We work at the grassroots level throughout the Muslim World to counter violent extremism before it takes hold, to promote tolerance and understanding, and to foster better relations with the United States.
As part of the 2014-15 School-2-School program, middle school students at the Wheatley Education Campus in Northeast Washington DC and at the Arab Evangelical School in Ramallah are taking part in a virtual exchange. Their exchange began with each class of students learning about the other class’ respective city, and the exchange has progressed to discussing and doing complementary assignments in Social Studies and STEM. Just a few days ago, teachers Asante Johnson and Tanesha Dixon departed for Ramallah to volunteer at the Arab Evangelical Episcopal School for a week. They will be teaching classes for students in English and Social Studies as well as conducting training workshops on curriculum planning, lesson planning, and using technology in the classroom, among other subjects.
Ms. Dixon and Ms. Johnson shared their pre-departure thoughts before departing for Ramallah. Ms. Johnson’s blog is below and Ms. Dixon’s post will appear tomorrow.
A Postcard from the Airport
As I await the boarding of my flight to Tel Aviv, Israel I cannot help the excited butterflies that I feel in the pit of my stomach. I am actually taking a new step in my teaching career by heading to Ramallah, Palestine to meet Ms. Wafa and her 6th grade classes face to face for the first time. Although I have been in contact with Ms.
Wafa and her 6th graders since October via the online learning management system “Edmodo” and through weekly phone calls, it seems like I am going to meet total strangers. I wonder if the Middle East is everything that I have heard over the years: dangerous and unstable, wealthy families and extremely poor refugees, hot and not too fond of Western foreigners… Leading up to this trip I did not give much thought to any preconceived notions that I may have, but now that I am sitting here in the Philadelphia Airport all of these things are playing in my head and I am asking myself “Asante what are you doing!”
My hope is that I will learn a lot about Palestinian culture and gain some new insight on teaching ELL students. I anticipate that the students and the school as a whole will be just as intrigued by me as I them. I must admit that I am a little worried about trying to cross over into Ramallah, Palestine from Tel Aviv, Israel. I have been briefed by the staff at Creative Learning that I might have a hard time explaining why I would like to go and visit Palestine as a single black female out of all the places in the world that I could have chosen to travel to. More specifically, I have been told to expect long lines at customs in Israel and even the possibility of a five to six hour “interrogation” session, all in hopes of being granted the opportunity to deliver the books my students collected and to conduct some trainings with my counterparts in what is for me a forbidden new land. Once again I sit here and ask myself “is this going to truly be worth all the potential hassles…?”
Quickly I remind myself that this adventure is not just for me, but it is for my students. This trip is for Jazmia who was so intrigued to find out that Arabic-speaking students enjoy the same music that she does. This trip is for Andrew who was so impressed that a 6th grade Palestinian student could write such beautiful sentences in English. This trip is for Arjanae and Brianna who welcomed the students from Arabic Evangelical Episcopal School into our online class because they wanted to know so much about them. This trip is also for Decarus, Demaontay, Johnny and the countless other students at Wheatley that immediately wanted their new Arab 6th grade friends to feel welcomed by including them in chats on Edmodo about various types of sports.

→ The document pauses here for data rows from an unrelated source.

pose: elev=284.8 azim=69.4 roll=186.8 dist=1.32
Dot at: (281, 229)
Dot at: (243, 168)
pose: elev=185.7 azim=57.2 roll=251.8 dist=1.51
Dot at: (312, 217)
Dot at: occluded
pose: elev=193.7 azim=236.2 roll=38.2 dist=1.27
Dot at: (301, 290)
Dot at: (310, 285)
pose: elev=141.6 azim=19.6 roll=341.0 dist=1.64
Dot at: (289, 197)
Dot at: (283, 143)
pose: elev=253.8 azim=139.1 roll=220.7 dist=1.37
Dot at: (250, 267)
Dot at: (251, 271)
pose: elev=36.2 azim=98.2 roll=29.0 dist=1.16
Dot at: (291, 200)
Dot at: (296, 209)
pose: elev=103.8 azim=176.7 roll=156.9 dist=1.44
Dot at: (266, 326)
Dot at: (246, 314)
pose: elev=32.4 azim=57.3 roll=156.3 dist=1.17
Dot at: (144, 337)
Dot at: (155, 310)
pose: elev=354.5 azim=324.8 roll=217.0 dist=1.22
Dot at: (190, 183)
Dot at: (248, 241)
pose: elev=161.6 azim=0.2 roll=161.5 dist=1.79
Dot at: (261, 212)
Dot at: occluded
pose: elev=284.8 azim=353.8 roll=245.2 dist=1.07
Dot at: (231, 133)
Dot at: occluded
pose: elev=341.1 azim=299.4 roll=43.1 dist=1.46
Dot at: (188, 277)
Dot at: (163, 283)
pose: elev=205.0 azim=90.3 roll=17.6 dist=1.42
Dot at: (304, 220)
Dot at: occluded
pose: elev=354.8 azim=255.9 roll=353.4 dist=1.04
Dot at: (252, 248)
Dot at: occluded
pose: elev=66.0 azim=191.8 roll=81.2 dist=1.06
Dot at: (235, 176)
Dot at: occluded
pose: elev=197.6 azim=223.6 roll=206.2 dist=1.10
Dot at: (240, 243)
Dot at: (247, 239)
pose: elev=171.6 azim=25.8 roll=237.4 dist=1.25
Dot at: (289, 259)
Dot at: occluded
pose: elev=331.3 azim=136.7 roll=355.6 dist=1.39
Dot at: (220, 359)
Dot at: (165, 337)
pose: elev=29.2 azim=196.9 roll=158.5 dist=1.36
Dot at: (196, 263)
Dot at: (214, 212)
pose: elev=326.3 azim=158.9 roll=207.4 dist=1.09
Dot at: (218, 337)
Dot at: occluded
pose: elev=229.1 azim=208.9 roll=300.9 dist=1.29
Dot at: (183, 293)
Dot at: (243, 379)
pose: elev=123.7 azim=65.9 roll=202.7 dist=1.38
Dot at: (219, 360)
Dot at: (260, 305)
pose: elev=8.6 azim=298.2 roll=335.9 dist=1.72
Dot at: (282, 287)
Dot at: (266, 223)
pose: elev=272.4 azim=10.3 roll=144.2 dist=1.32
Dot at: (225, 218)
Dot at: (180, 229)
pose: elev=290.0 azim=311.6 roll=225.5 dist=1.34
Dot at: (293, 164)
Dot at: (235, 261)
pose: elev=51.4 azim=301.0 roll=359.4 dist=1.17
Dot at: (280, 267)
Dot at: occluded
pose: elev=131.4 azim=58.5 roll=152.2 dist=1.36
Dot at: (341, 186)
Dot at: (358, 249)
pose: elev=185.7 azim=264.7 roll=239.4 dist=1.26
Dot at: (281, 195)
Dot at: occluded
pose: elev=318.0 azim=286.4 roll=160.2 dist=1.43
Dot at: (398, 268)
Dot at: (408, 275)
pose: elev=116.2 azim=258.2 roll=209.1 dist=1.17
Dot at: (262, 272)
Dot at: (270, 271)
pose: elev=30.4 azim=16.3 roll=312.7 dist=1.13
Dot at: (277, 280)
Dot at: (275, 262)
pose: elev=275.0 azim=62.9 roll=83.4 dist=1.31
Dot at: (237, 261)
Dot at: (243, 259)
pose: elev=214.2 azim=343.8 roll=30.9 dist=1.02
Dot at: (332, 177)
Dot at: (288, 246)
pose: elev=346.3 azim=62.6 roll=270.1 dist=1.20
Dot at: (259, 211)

As my plane begins to start boarding, my mind has been refocused on the countless lives that this cultural exchange will affect. How many of my inner city DC Public School students will have the seed of travel and exploration planted in them through this program? Will any of them go on to do more extensive research about other cultures and form a level of respect for everyone on Earth no matter what their background is?
My purpose now is so clear; this is not just a trip overseas, this is a necessary beginning to a new set of experiences for my students in Washington, DC and for my adopted students in Ramallah, Palestine that need to be reminded to dream big!
Asante Johnson is a middle school science teacher and technology integration coach at Wheatley Education Campus. She also holds the role of STEM coach and enjoys leading robotics teams into competitions. Asante has held numerous leadership roles, such as department chair, instructional coach, and grade level team leader, in various school districts. She is also a published science education writer. Asante was named “Master Teacher” by Orange County Public Schools in central Florida and was awarded PTA Teacher of the Year in Alexandria City, Virginia. She earned a bachelor’s degree in micro-molecular biology and a master’s degree in secondary science education from the University of Central Florida.